- [VORLIEGENDER TEXTAUSZUG]:
● ● ●

Nach dem Abendessen versuchen wir unser Glück und brechen noch mal auf, um vielleicht die Mitternachtssonne zu sehen. Gimsøya ist dafür gut geeignet. Die Insel ist klein und größtenteils flach, so daß hier eigentlich keine Wolken hängenbleiben können, die einem die Sicht auf die Sonne versperren. Aber wie immer gibt es welche, die sich solcherlei Zwängen nicht unterwerfen wollen und doch genau über der Insel wie festgenagelt verharren. Melanie und ich spazieren im Hafen von Hovsund etwas herum und fahren anschließend noch mal die Nebenstraßen von Gimsøya ab, um vielleicht noch ein paar Fotomotive zu finden. Kurz nach Mitternacht sind wir wieder zu Hause.
Lille Molla
Sonntag, 6. Juni
Gestern haben wir uns ausgeruht, heute werden wir wieder einen kleinen Ausflug unternehmen. Am Vormittag wandern wir zum Lille Kongsvatnet und drum herum. Schönes Wetter, leichtes Gelände – das gefällt auch Melanie. Nach einer kleinen Stärkung zum Mittag heißt das Ziel: Raftsund.
Wir passen die Einfahrt des Postschiffes an der Raftsundbrücke ab und fahren dann etwas voraus, um es später bei Tennstrand noch mal von den Felsen am Ufer aus zu beobachten. Ein paar neue, potentiell gute Fotospots werden im Navi markiert, aber nicht ausprobiert, weil ich die Geduld meiner Liebsten am vorletzten Reisetag nicht übermäßig strapazieren will. Wir fahren weiter auf die Halbinsel Årsteinen. Am Strand Trollskarholmen findet Melanie dann endlich ein paar richtig schöne Muscheln, die sie als Deko mit heim nehmen kann.
Zurück in Svolvær, gehen wir im Rica-Hotel dinieren. Leckeres Abendessen mit Blick auf den Hafen, dazu die warme Abendsonne – was will man mehr?

● ● ●

- [ANGEZEIGTE DATEN]:
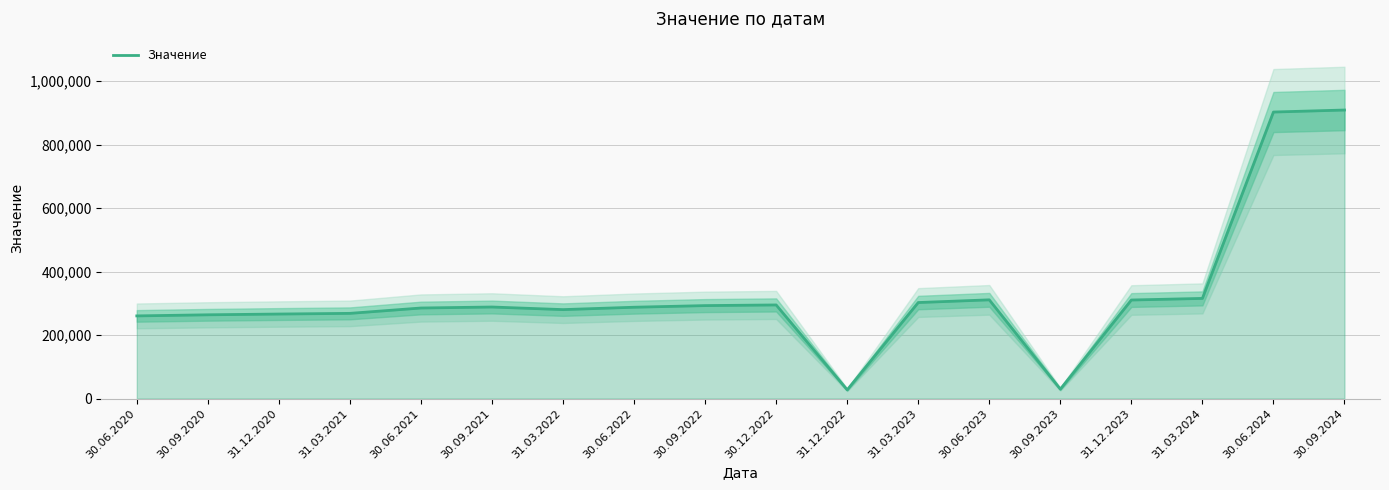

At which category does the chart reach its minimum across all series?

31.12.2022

● ● ●

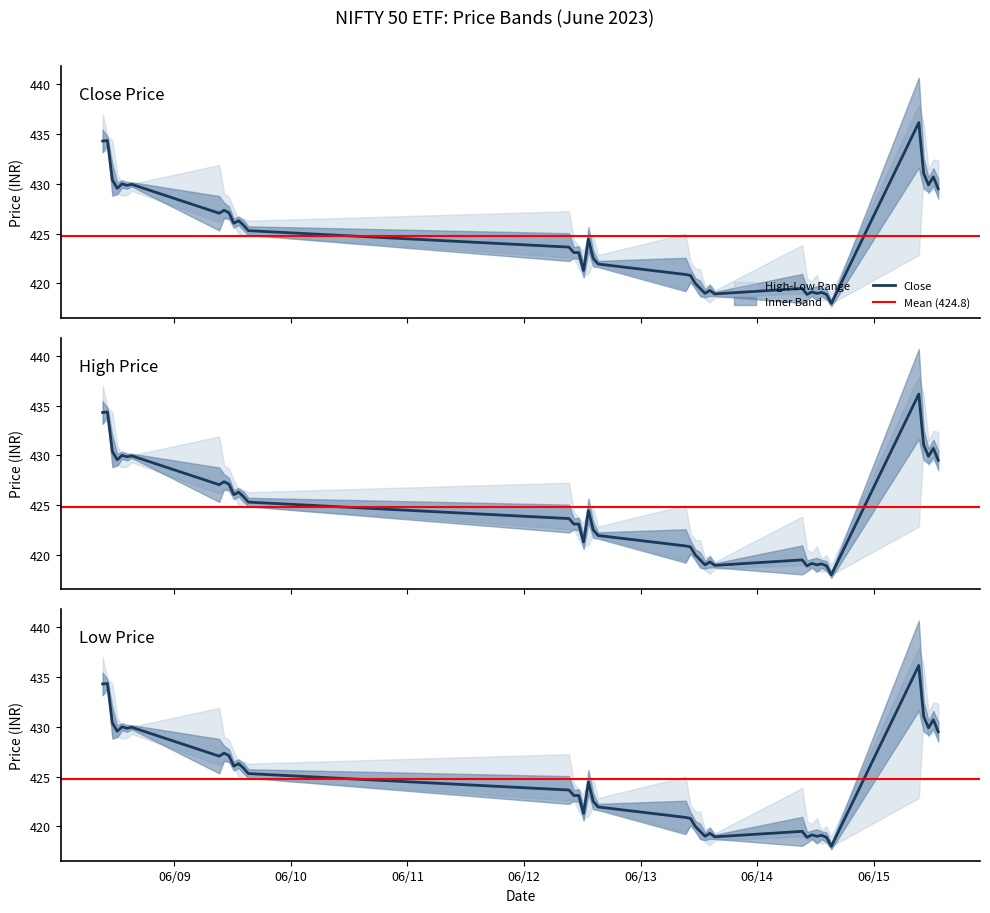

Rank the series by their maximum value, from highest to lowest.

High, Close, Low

● ● ●

- [ARBEITSAUFTRAG]: Setzen Sie den Reisebericht über die Tage auf Gimsøya und in Svolvær im Anschluss an seinen letzten Satz fort. Die Datensätze spielen hierfür keine Rolle.

- [LÖSUNG]:
Ankunft der Abendfähre aus Skutvik
Montag, 7. Juni
Letzter Tag der Reise. Das Wetter ist mäßig, aber auf Vestvågøya soll es besser sein, und darum nehme ich Melanie noch mal mit auf eine kleine Tour nach Eggum. Hier ist es wirklich schön. Wenn man zelten will, findet man in Eggum ideale Bedingungen. Nach einem ausgedehnten Spaziergang am Strand fahren wir weiter zum Bio-Bauernhof Ålan Gard bei Borg, der sich auf die Zucht von Schafen spezialisiert hat. Neben Fleisch- und Molkereiprodukten aus Schafsmilch gibt es auch eine große Auswahl an frischen Kräutern zu kaufen, die im eigenen Garten angebaut werden. Die Tochter des Hauses nimmt uns mit auf eine kleine Besichtigung und stellt uns voller Stolz ihre deutschen Erntehelfer vor. Wir kaufen etwas Käse und ein paar Kräutermischungen und machen uns wieder auf den Heimweg.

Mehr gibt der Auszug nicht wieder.